In the 1936 book Jackeroos: their duties and prospects in Australia, the author Francis Ernest Vigars states, "A jackeroo may be called upon to do all manner of work on a station, such as clerical work, boundary riding, mustering sheep and cattle, fencing [repairing fences], and generally any work there may be about the place, so that he not only needs a fair education, but intelligence and adaptability". Vigars continues, "A jackeroo is a title signifying a youth under training for the pastoral profession, and corresponding to the midshipman on a warship – an apprentice in the Mercantile Marine Service – or in a commercial house – an articled clerk in a solicitor's office, and so on."

=== Late 20th century ===
The traditional method for training young men for practical occupations had been the apprenticeship, and this began to be replaced by programs of formal schooling. The jackaroo, as a form of apprenticeship, followed the trend.

==== Changes in Australian agricultural society ====
1975 – Michael Thornton wrote a small book hoping to contribute "to the memories of what might well become a dying avenue of Australian tradition".

Dissatisfaction with the existing practices began to be expressed:

1978 – "Jackaroos are, or were, sweated labour. The legend is that they are social equals with the station owners, and are virtually treated as belonging to the family. Because of this, they receive only about half the pay of a station hand, and are liable for duty at any time."
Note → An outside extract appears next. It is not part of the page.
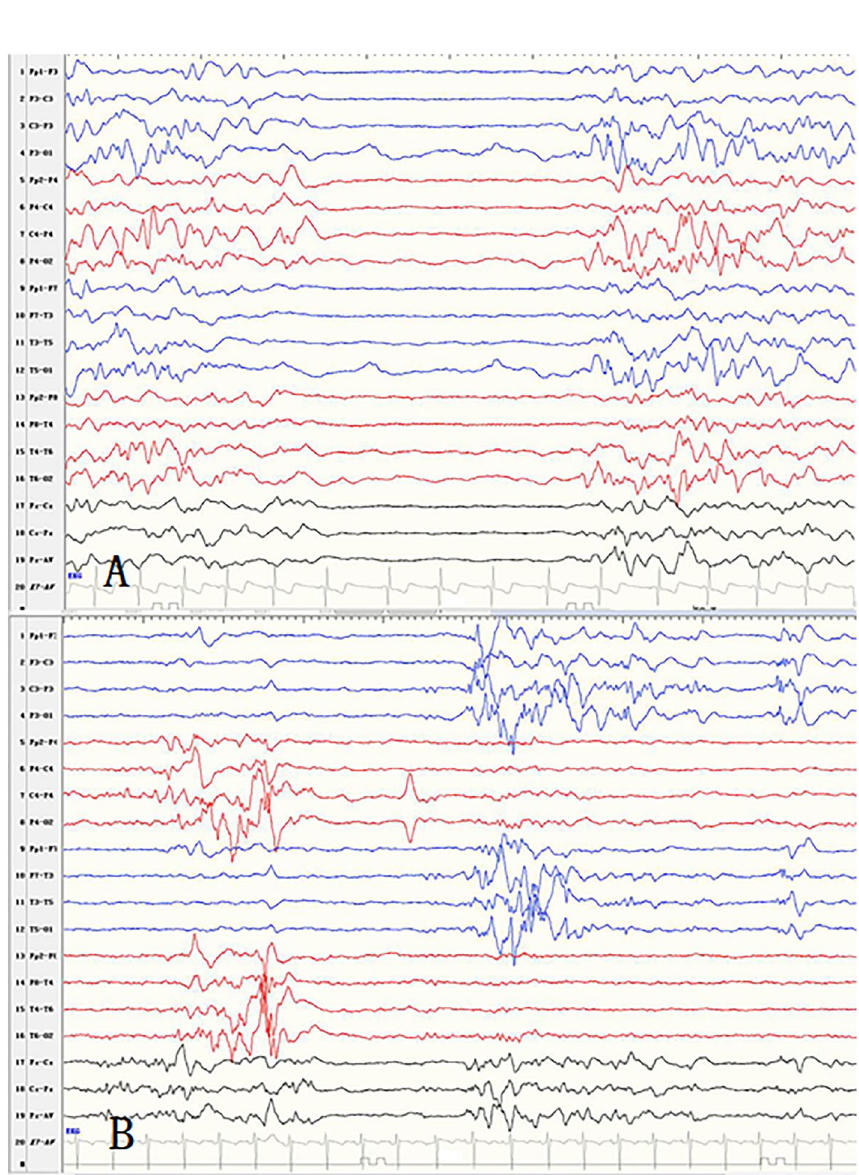
Figure 2. ( A ) The synchronous and symmetric burst suppression pattern in a patient with genetic disorder. ( B ) The asynchronous but symmetric burst suppression pattern in a patient with genetic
Most jillaroos returned to the cities after the 1939–45 War ended. But during the '70s, as a consequence of feminist thinking, a new source of jillaroos began to appear. Susan Cottam, an English woman, described her experiences in Western Queensland from 3 March 1966 to 3 March 1968, in the form of a journal.

=== 21st century ===
Dubbo and Kimberley Technical and further education (TAFE) centres provide a certificate course of practical experiences for people who want to work as jackaroos or jillaroos on rural properties. The course covers practical aspects of farm work at an introductory level.